Я очень скоро поняла, что если я, когда мне бывает страшно, тоскливо на душе и одиноко, скажу санитарам отделения, что мне плохо и трудно, они посоветуют мне думать о чем-то другом. Например, пойти в гостиную, поиграть в карты или почитать книжку. Но мне-то нужно было совсем другое, а эти советы нисколько не помогали победить пугающее одиночество, хаос звучащих голосов и путаницу мыслей, о чем они сами должны были бы знать. Однако на что-то большее у них не находилось ни времени, ни возможности, так как в психиатрии тогда, как и теперь, всегда было мало средств и слишком много пациентов, и сиделки просто не успевали заняться каждым, кому было плохо или тоскливо на душе.
По-видимому, они также считали, что меня нужно приучать к большей самостоятельности, чтобы я не бежала к ним каждый раз, как у меня возникали трудности, а вырабатывала бы для себя свои собственные стратегии поведения, помогающие справиться с этими бедами. Если в этом была главная идея, то надо признать, что она была очень разумной, и, оглядываясь назад на то время, я не могу не согласиться, что этого мне и нужно было добиться. Но тогда у меня не было никаких стратегий, и я не могла разобраться в собственном хаосе, мне требовалась помощь, и нужно было, чтобы меня этому научили. Я была неспособна самостоятельно справиться с этой задачей. Ведь если человек не умеет водить машину, никто не посадит его в автомобиль одного с таким напутствием: «В добрый путь, дружок! Покатайся сам и поучись водить машину аккуратно и осторожно». Поступить так было бы просто дико и совершенно безответственно.
Так же дико и безответственно было ожидать от меня, что я сама, в состоянии психоза, разберусь в том, что творится в моей больной голове и выработаю такие стратегии, которые помогут мне справиться с жизнью, хаосом и реальностью. Конечно, ничего этого я не могла сделать. Поэтому, когда одиночество совсем одолевало меня, а голоса становились оглушительными, и мне действительно необходимо было с кем-то поюворить, я резала себе руки. Уж этого санитары не могли не заметить. По крайней мере, они вынуждены были убрать осколки стекла и перевязать мои раны, и тогда они обращали на меня внимание. Некоторые только тут начинали верить, что я говорила им правду, что мне действительно было очень плохо и что мне, правда, нужен был кто-то рядом. Я резала себя, и очень, очень часто это оказывалось действенным средством. Конечно, так происходило далеко не всегда, но этот способ был, во всяком случае, эффективнее всяких слов, так как слова почти никогда ни на кого не производили впечатления.

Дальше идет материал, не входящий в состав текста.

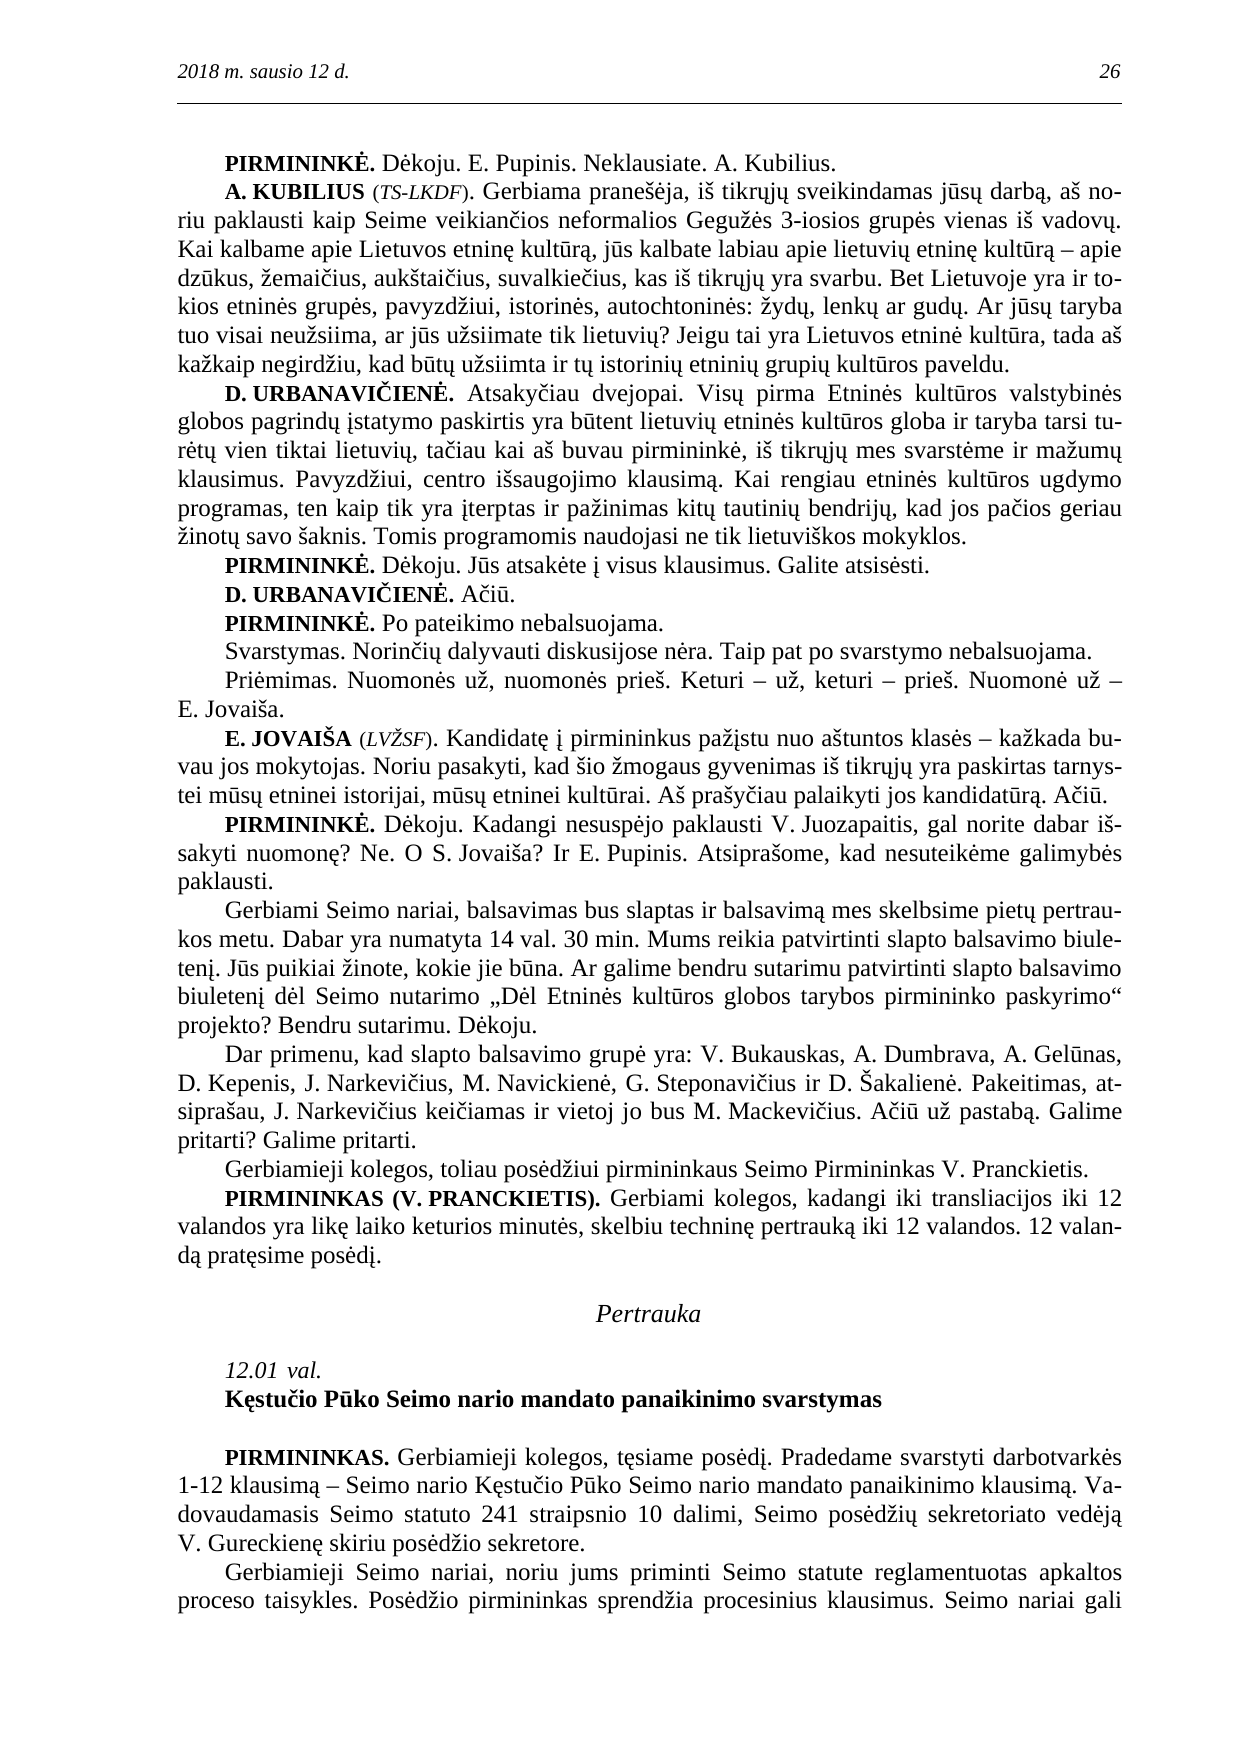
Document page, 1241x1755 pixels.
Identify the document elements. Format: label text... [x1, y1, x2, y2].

text D. URBANAVIČIENĖ. Ačiū. [177, 579, 1122, 608]
text PIRMININKAS (V. PRANCKIETIS). Ger­bia­mi ko­le­gos, ka­dan­gi iki tran­slia­ci­jos iki 12 va­lan­dos yra li­kę lai­ko ke­tu­rios mi­nu­tės, skel­biu tech­ni­nę per­trau­ką iki 12 va­lan­dos. 12 va­lan­dą pra­tę­si­me po­sė­dį. [177, 1183, 1122, 1269]
text A. KUBILIUS (TS-LKDF). Ger­bia­ma pra­ne­šė­ja, iš tik­rų­jų svei­kin­da­mas jū­sų dar­bą, aš no­riu pa­klaus­ti kaip Sei­me vei­kian­čios ne­for­ma­lios Ge­gu­žės 3-io­sios gru­pės vie­nas iš va­do­vų. Kai kal­ba­me apie Lie­tu­vos et­ni­nę kul­tū­rą, jūs kal­ba­te la­biau apie lie­tu­vių et­ni­nę kul­tū­rą – apie dzū­kus, že­mai­čius, aukš­tai­čius, su­val­kie­čius, kas iš tik­rų­jų yra svar­bu. Bet Lie­tu­vo­je yra ir to­kios et­ni­nės gru­pės, pa­vyz­džiui, is­to­ri­nės, au­to­chto­ni­nės: žy­dų, len­kų ar gu­dų. Ar jū­sų ta­ry­ba tuo vi­sai ne­už­si­i­ma, ar jūs už­si­i­ma­te tik lie­tu­vių? Jei­gu tai yra Lie­tu­vos et­ni­nė kul­tū­ra, ta­da aš kaž­kaip ne­gir­džiu, kad bū­tų už­si­im­ta ir tų is­to­ri­nių et­ni­nių gru­pių kul­tū­ros pa­vel­du. [177, 176, 1122, 378]
text E. JOVAIŠA (LVŽSF). Kan­di­da­tę į pir­mi­nin­kus pa­žįs­tu nuo aš­tun­tos kla­sės – kaž­ka­da bu­vau jos mo­ky­to­jas. No­riu pa­sa­ky­ti, kad šio žmo­gaus gy­ve­ni­mas iš tik­rų­jų yra pa­skir­tas tar­nys­tei mū­sų et­ni­nei is­to­ri­jai, mū­sų et­ni­nei kul­tū­rai. Aš pra­šy­čiau pa­lai­ky­ti jos kan­di­da­tū­rą. Ačiū. [177, 723, 1122, 809]
text Svars­ty­mas. No­rin­čių da­ly­vau­ti dis­ku­si­jo­se nė­ra. Taip pat po svars­ty­mo ne­bal­suo­ja­ma. [177, 636, 1122, 665]
text Ger­bia­mie­ji Sei­mo na­riai, no­riu jums pri­min­ti Sei­mo sta­tu­te reg­la­men­tuo­tas ap­kal­tos pro­ce­so tai­syk­les. Po­sė­džio pir­mi­nin­kas spren­džia pro­ce­si­nius klau­si­mus. Sei­mo na­riai ga­li [177, 1557, 1122, 1614]
text PIRMININKĖ. Dė­ko­ju. Ka­dan­gi ne­su­spė­jo pa­klaus­ti V. Juo­za­pai­tis, gal no­ri­te da­bar iš­sa­ky­ti nuo­mo­nę? Ne. O S. Jo­vai­ša? Ir E. Pu­pi­nis. At­si­pra­šo­me, kad ne­su­tei­kė­me ga­li­my­bės pa­klaus­ti. [177, 809, 1122, 895]
text D. URBANAVIČIENĖ. At­sa­ky­čiau dve­jo­pai. Vi­sų pir­ma Et­ni­nės kul­tū­ros vals­ty­bi­nės glo­bos pa­grin­dų įsta­ty­mo pa­skir­tis yra bū­tent lie­tu­vių et­ni­nės kul­tū­ros glo­ba ir ta­ry­ba tar­si tu­rė­tų vien tik­tai lie­tu­vių, ta­čiau kai aš bu­vau pir­mi­nin­kė, iš tik­rų­jų mes svars­tė­me ir ma­žu­mų klau­si­mus. Pa­vyz­džiui, cen­tro iš­sau­go­ji­mo klau­si­mą. Kai ren­giau et­ni­nės kul­tū­ros ug­dy­mo pro­gra­mas, ten kaip tik yra įterp­tas ir pa­ži­ni­mas ki­tų tau­ti­nių ben­dri­jų, kad jos pa­čios ge­riau ži­no­tų sa­vo šak­nis. To­mis pro­gra­mo­mis nau­do­ja­si ne tik lie­tu­viš­kos mo­kyk­los. [177, 378, 1122, 550]
text 12.01 val. [224, 1356, 1122, 1384]
text Ger­bia­mi Sei­mo na­riai, bal­sa­vi­mas bus slap­tas ir bal­sa­vi­mą mes skelb­si­me pie­tų per­trau­kos me­tu. Da­bar yra nu­ma­ty­ta 14 val. 30 min. Mums rei­kia pa­tvir­tin­ti slap­to bal­sa­vi­mo biu­le­te­nį. Jūs pui­kiai ži­no­te, ko­kie jie bū­na. Ar ga­li­me ben­dru su­ta­ri­mu pa­tvir­tin­ti slap­to bal­sa­vi­mo biu­le­te­nį dėl Sei­mo nu­ta­ri­mo „Dėl Et­ni­nės kul­tū­ros glo­bos ta­ry­bos pir­mi­nin­ko pa­sky­ri­mo“ pro­jek­to? Ben­dru su­ta­ri­mu. Dė­ko­ju. [177, 895, 1122, 1039]
text PIRMININKĖ. Po pa­tei­ki­mo ne­bal­suo­ja­ma. [177, 608, 1122, 636]
text Pri­ėmi­mas. Nuo­mo­nės už, nuo­mo­nės prieš. Ke­tu­ri – už, ke­tu­ri – prieš. Nuo­mo­nė už – E. Jo­vai­ša. [177, 665, 1122, 723]
text PIRMININKĖ. Dė­ko­ju. E. Pu­pi­nis. Ne­klau­sia­te. A. Ku­bi­lius. [177, 148, 1122, 176]
text Ger­bia­mie­ji ko­le­gos, to­liau po­sė­džiui pir­mi­nin­kaus Sei­mo Pir­mi­nin­kas V. Pranc­kie­tis. [177, 1154, 1122, 1183]
text Per­trau­ka [177, 1298, 1122, 1328]
text PIRMININKĖ. Dė­ko­ju. Jūs at­sa­kė­te į vi­sus klau­si­mus. Ga­li­te at­si­sės­ti. [177, 550, 1122, 579]
text PIRMININKAS. Ger­bia­mie­ji ko­le­gos, tę­sia­me po­sė­dį. Pra­de­da­me svars­ty­ti dar­bo­tvarkės 1-12 klau­si­mą – Sei­mo na­rio Kęs­tu­čio Pū­ko Sei­mo na­rio man­da­to pa­nai­ki­ni­mo klau­si­mą. Va­do­vau­da­ma­sis Sei­mo sta­tu­to 241 straips­nio 10 da­li­mi, Sei­mo po­sė­džių sek­re­to­ria­to ve­dė­ją V. Gu­rec­kie­nę ski­riu po­sė­džio sek­re­to­re. [177, 1442, 1122, 1557]
text Dar pri­me­nu, kad slap­to bal­sa­vi­mo gru­pė yra: V. Bu­kaus­kas, A. Dumb­ra­va, A. Ge­lū­nas, D. Ke­pe­nis, J. Nar­ke­vi­čius, M. Na­vic­kie­nė, G. Ste­po­na­vi­čius ir D. Ša­ka­lie­nė. Pa­kei­ti­mas, at­si­pra­šau, J. Nar­ke­vi­čius kei­čia­mas ir vie­toj jo bus M. Mac­ke­vi­čius. Ačiū už pa­sta­bą. Ga­li­me pri­tar­ti? Ga­li­me pri­tar­ti. [177, 1039, 1122, 1154]
text Kęs­tu­čio Pū­ko Sei­mo na­rio man­da­to pa­nai­ki­ni­mo svars­ty­mas [177, 1384, 1122, 1413]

Мое слово в тот период вообще почти ничего не стоило, и уже скоро у меня не осталось других средств, кроме действия. В журнале это называется демонстративным поведением и манипулированием. Я усвоила правило: чтобы быть услышанной и понятой, в моем мире требуется действие. Мне очень не нравится слово «манипулирование», я с удовольствием заменила бы его на другое, вполне употребительное и гораздо более позитивное выражение - «сотрудничество с пользователем». Потому что, в сущности, речь идет о том же самом, а именно о человеческом желании получить контроль и влияние на свою жизненную ситуацию, иметь реальную возможность оказывать влияние на свою жизнь и лечение. А для этого человек всегда старается использовать те средства, которые ему доступны.